Start of Passage

The tropical convective cloud distribution can be characterized by a trimodal structure composed of shallow cumulus, congestus and cumulonimbus5. However, it has also been suggested that mid-tropospheric detrainment in the tropics at the freezing level (that is, at the 0 °C isotherm)6,7 could form thin mid-level clouds (TMLCs). Using remote sensing techniques, TMLCs have been observed over Darwin (Australia)8 and over West Africa9. In these areas, the TMLCs were found to be thinner than 2 km and to consist mainly of supercooled liquid water with a cloud-top height between 4 and 8 km and cloud-top temperatures ranging between 0 and -12.5 °C (refs 9, 10). High-resolution regional modelling simulations over the tropical western Pacific have also indicated that TMLCs might appear frequently in the maritime tropics11. Nevertheless, despite these few individual observations of TMLCs, there is no general picture of their overall prevalence and their potential effect on climate has not yet been quantified.
Here we present a comprehensive study characterizing the physical and optical properties of TMLCs in the tropics using extinction values retrieved from the Cloud-Aerosol Lidar with Orthogonal Polarization (CALIOP) instrument12 (see Methods for details) over a period of 5 years (2008–2012). A high-resolution model is used to examine their formation and a cloud radiative forcing model is used to evaluate their radiative effect. We find that TMLCs are formed across the tropics by detrainment during deep convection and that the clouds generally cool the climate.
Results
Physical and optical properties of TMLCs
TMLCs were defined as clouds between 3 and 8 km and were assumed to not extend below or above these altitudes, respectively. A typical example of TMLCs is shown in Fig. 1. In this example, CALIOP indicates that TMLCs are between a few hundred metres and 2 km thick and occur mostly between 5 and 7 km altitude. In agreement with CALIOP data, the MODIS satellite13 reports clouds with a top temperature of about 270 K. Distributions of observed morphological properties of TMLCs are shown in Fig. 2 and summarized in Table 1. Overall, TMLCs are thicker and higher during night than during day, and they are mostly liquid (86% according to the CALIOP algorithm of classification14). Their thickness ranges from 400 (day) to 700 m (night) and their top altitude ranges between 4.5 and 6.5 km (that is, near the freezing level). Note, however, that the larger thickness and occurrence of TMLCs at night than during day might be due to the larger signal-to-noise ratio of the lidar at night than during day12. The mean TMLC spatial coverage is about 10% over tropical land and 5% over tropical ocean indicating that TMLCs are more common over land than over ocean. The annual mean optical depth (OD) of TMLCs in the tropics varies between 0.8 and 1.0 (cloudy sky only), which corresponds to an all-sky (clear sky and cloudy sky) annual mean OD of TMLCs in the tropics of 0.05–0.06 (Fig. 3 and Table 1). The distribution of TMLCs is, however, highly heterogeneous which makes their OD regionally variable (Fig. 3). The all-sky annual mean TMLC OD is 0.10 over land and 0.04 over ocean, and their maximum reaches 0.15 over the Southern African region and 0.09 over the tropical Atlantic Ocean. The TMLC contribution to the tropical annual average cloud OD follows a Gaussian distribution where the TMLC contribution reaches 70–80% between 4 and 7 km. This makes TMLCs the main population of tropical clouds (in terms of OD) within these altitudes under low cloud OD conditions (that is, with a total cloud OD<5; see Methods).

End of Passage
Start of Source material

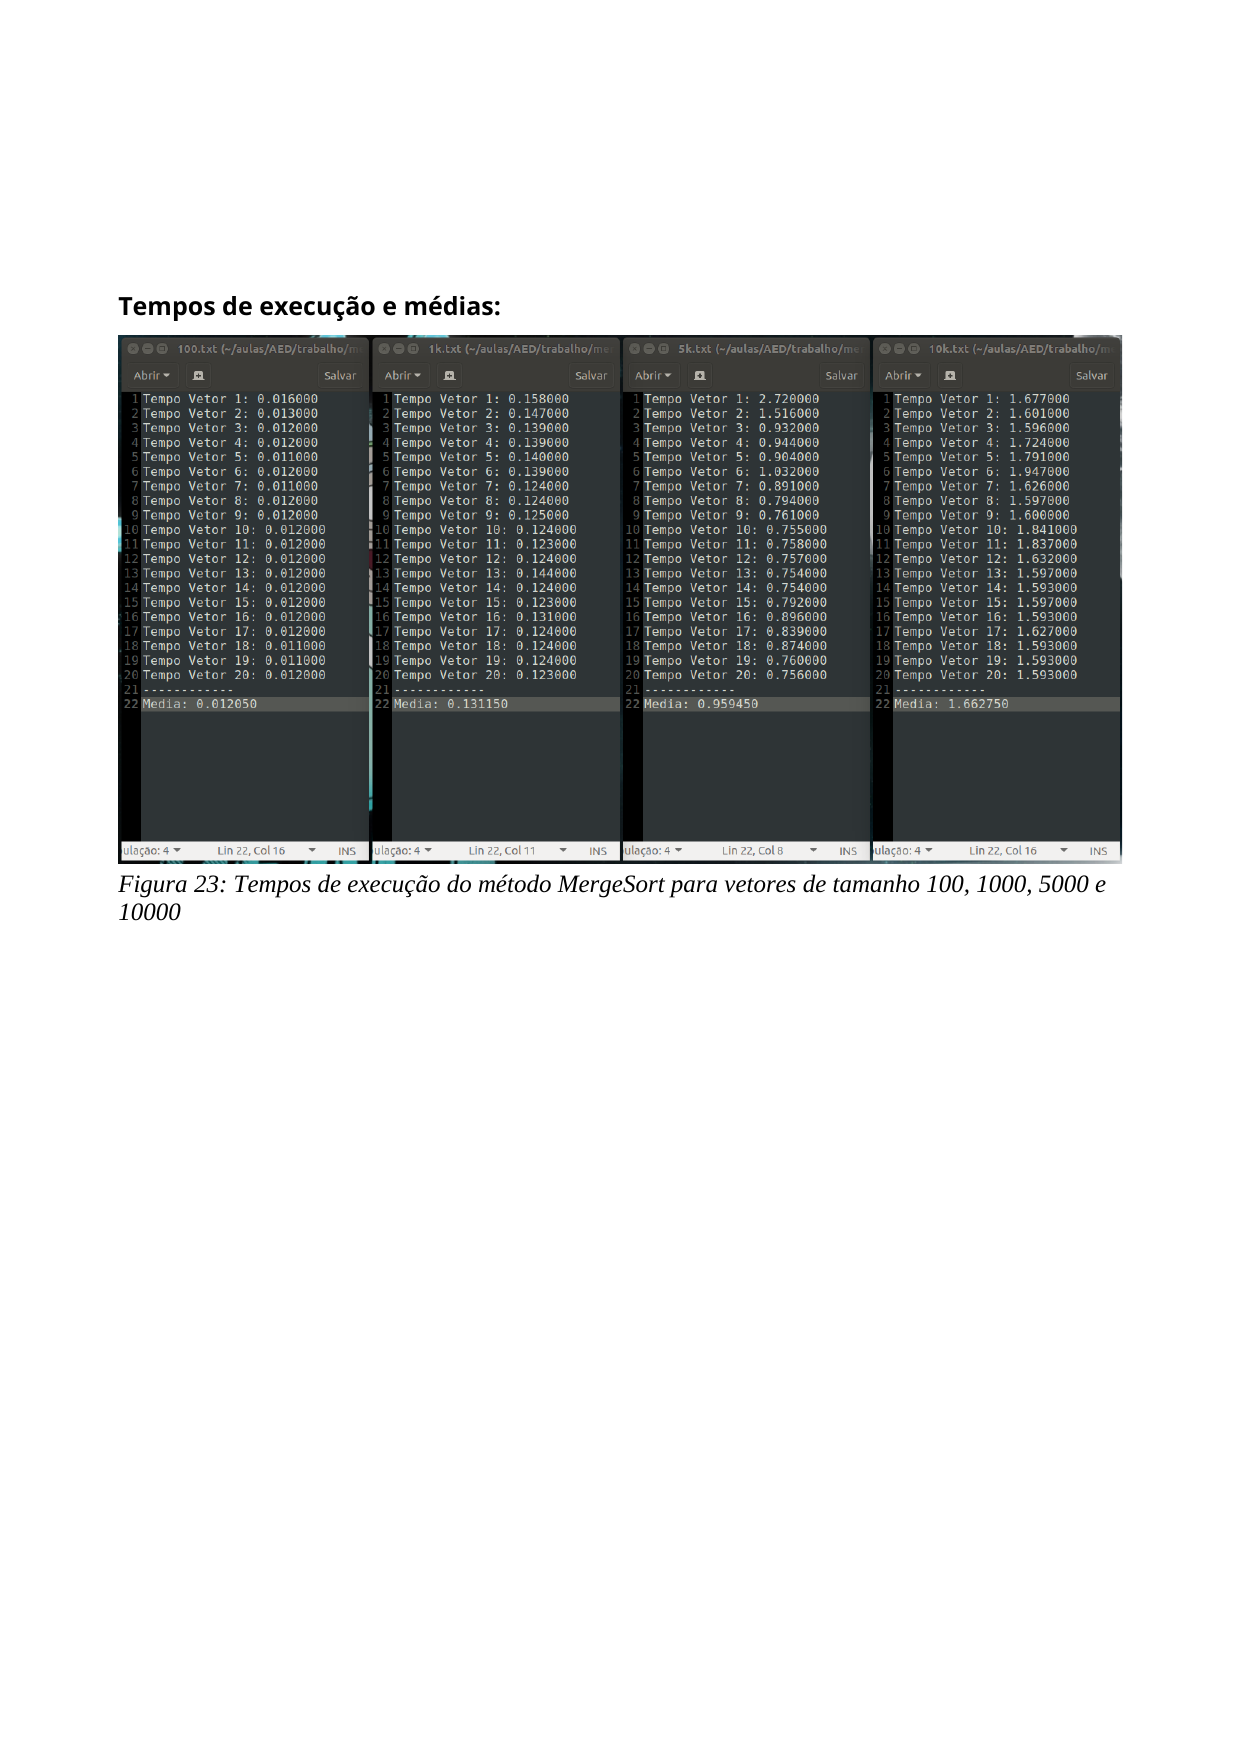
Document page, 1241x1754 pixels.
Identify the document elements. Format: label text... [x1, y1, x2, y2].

End of Source material

# Exercise instructions
1 > Decide whether each statement agrees with the passage on thin mid-level clouds, and support each yes or no with the deciding words from the passage, quoted exactly. (a) The clouds are more common over tropical ocean than over tropical land. (b) The clouds are mostly liquid. (c) The study covers a period of 5 years.
2 > Please repeat the stretch of the passage on thin mid-level clouds from "Here we present" through "cool the climate.", word for word.

# Task solutions
1 >
(a) No: "TMLCs are more common over land than over ocean"
(b) Yes: "they are mostly liquid"
(c) Yes: "over a period of 5 years (2008–2012)"

2 >
Here we present a comprehensive study characterizing the physical and optical properties of TMLCs in the tropics using extinction values retrieved from the Cloud-Aerosol Lidar with Orthogonal Polarization (CALIOP) instrument12 (see Methods for details) over a period of 5 years (2008–2012). A high-resolution model is used to examine their formation and a cloud radiative forcing model is used to evaluate their radiative effect. We find that TMLCs are formed across the tropics by detrainment during deep convection and that the clouds generally cool the climate.